Data START

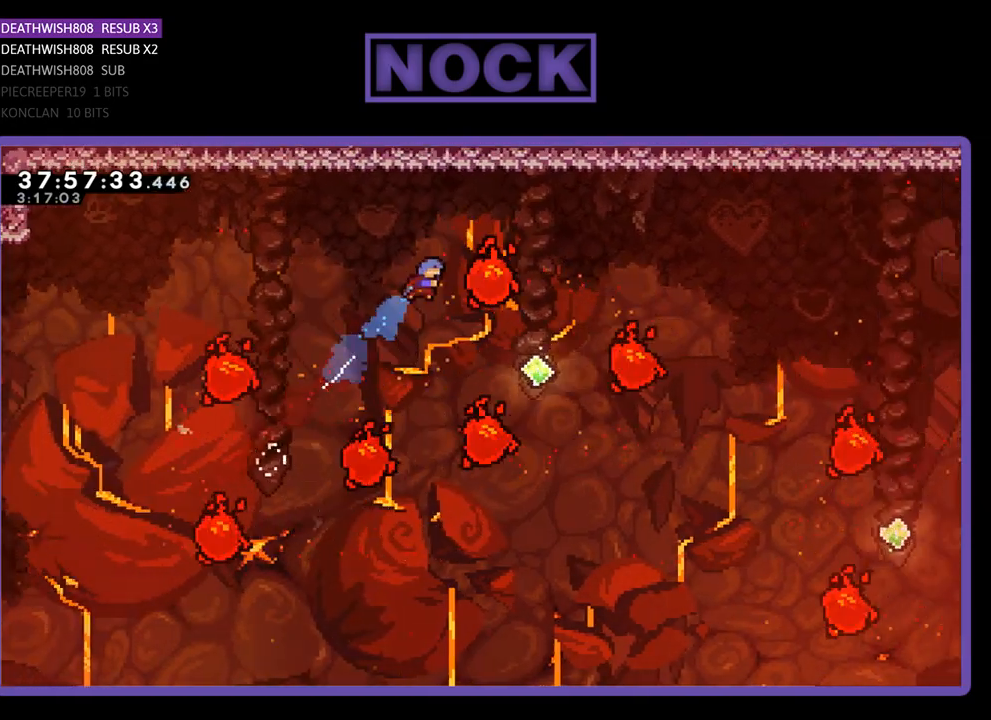
{"buttons": ["CIRCLE", "R2", "DPAD_RIGHT"], "events": [[33, "DPAD_UP", "up"], [500, "CIRCLE", "down"]]}
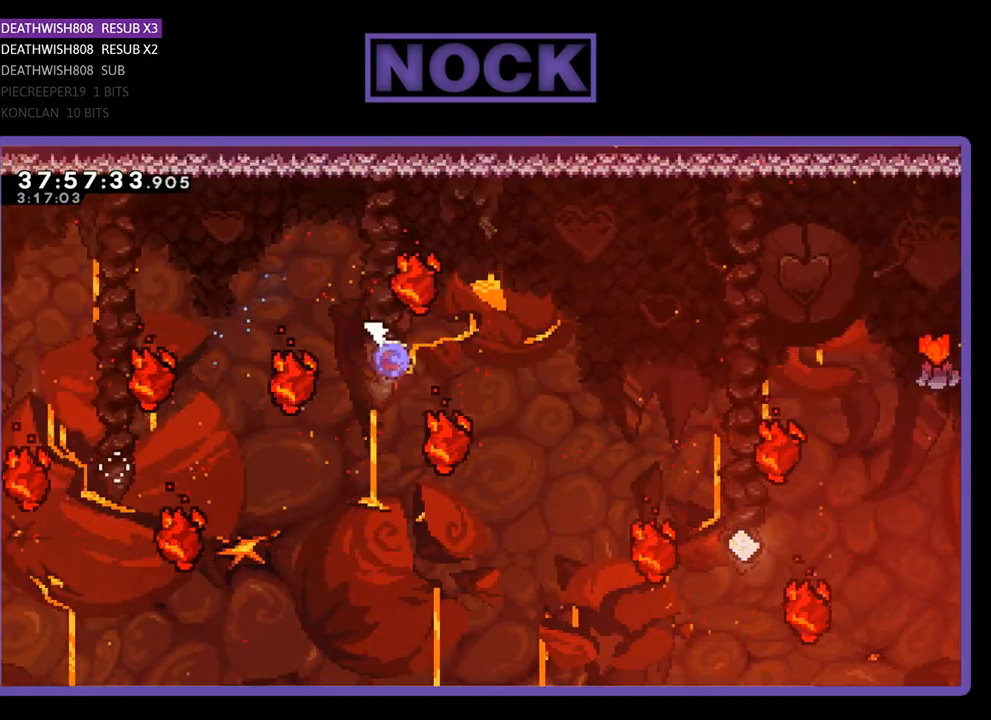
{"buttons": ["CIRCLE", "R2", "DPAD_UP", "DPAD_RIGHT"], "events": [[133, "DPAD_DOWN", "down"], [200, "DPAD_DOWN", "up"], [267, "CIRCLE", "up"], [467, "DPAD_UP", "down"], [500, "CIRCLE", "down"]]}
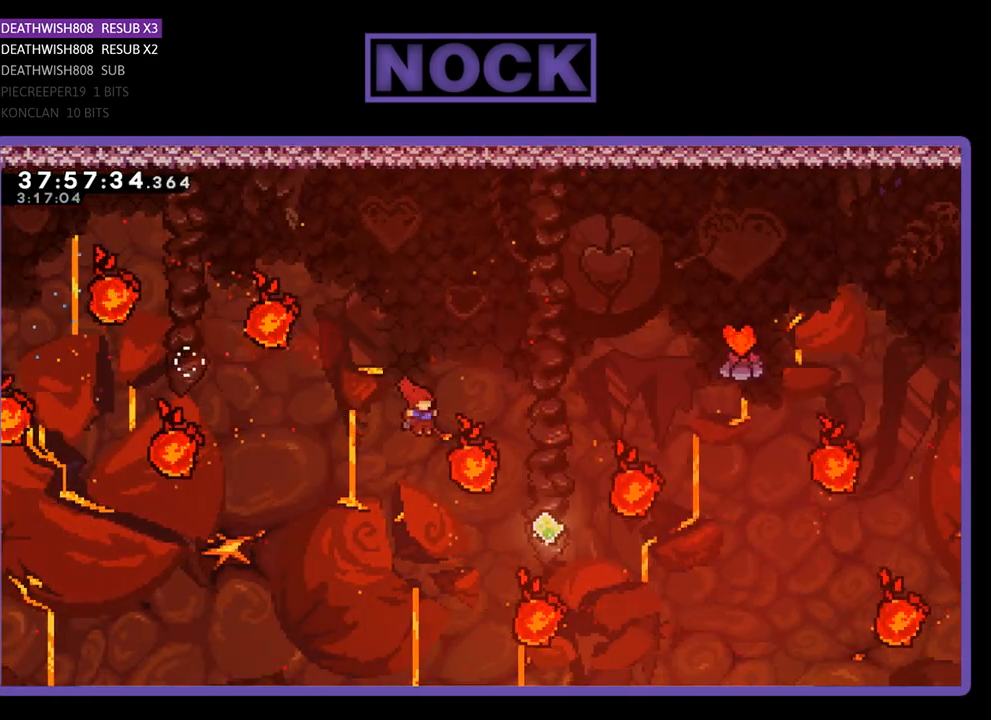
{"buttons": ["R2"], "events": [[300, "CIRCLE", "up"], [433, "DPAD_RIGHT", "up"], [467, "DPAD_UP", "up"]]}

Data END

#### Brief:
Transcribe the data word for word, with no images.

#### Answer to this exercise:
{"buttons": ["CIRCLE", "R2", "DPAD_RIGHT"], "events": [[33, "DPAD_UP", "up"], [500, "CIRCLE", "down"]]}
{"buttons": ["CIRCLE", "R2", "DPAD_UP", "DPAD_RIGHT"], "events": [[133, "DPAD_DOWN", "down"], [200, "DPAD_DOWN", "up"], [267, "CIRCLE", "up"], [467, "DPAD_UP", "down"], [500, "CIRCLE", "down"]]}
{"buttons": ["R2"], "events": [[300, "CIRCLE", "up"], [433, "DPAD_RIGHT", "up"], [467, "DPAD_UP", "up"]]}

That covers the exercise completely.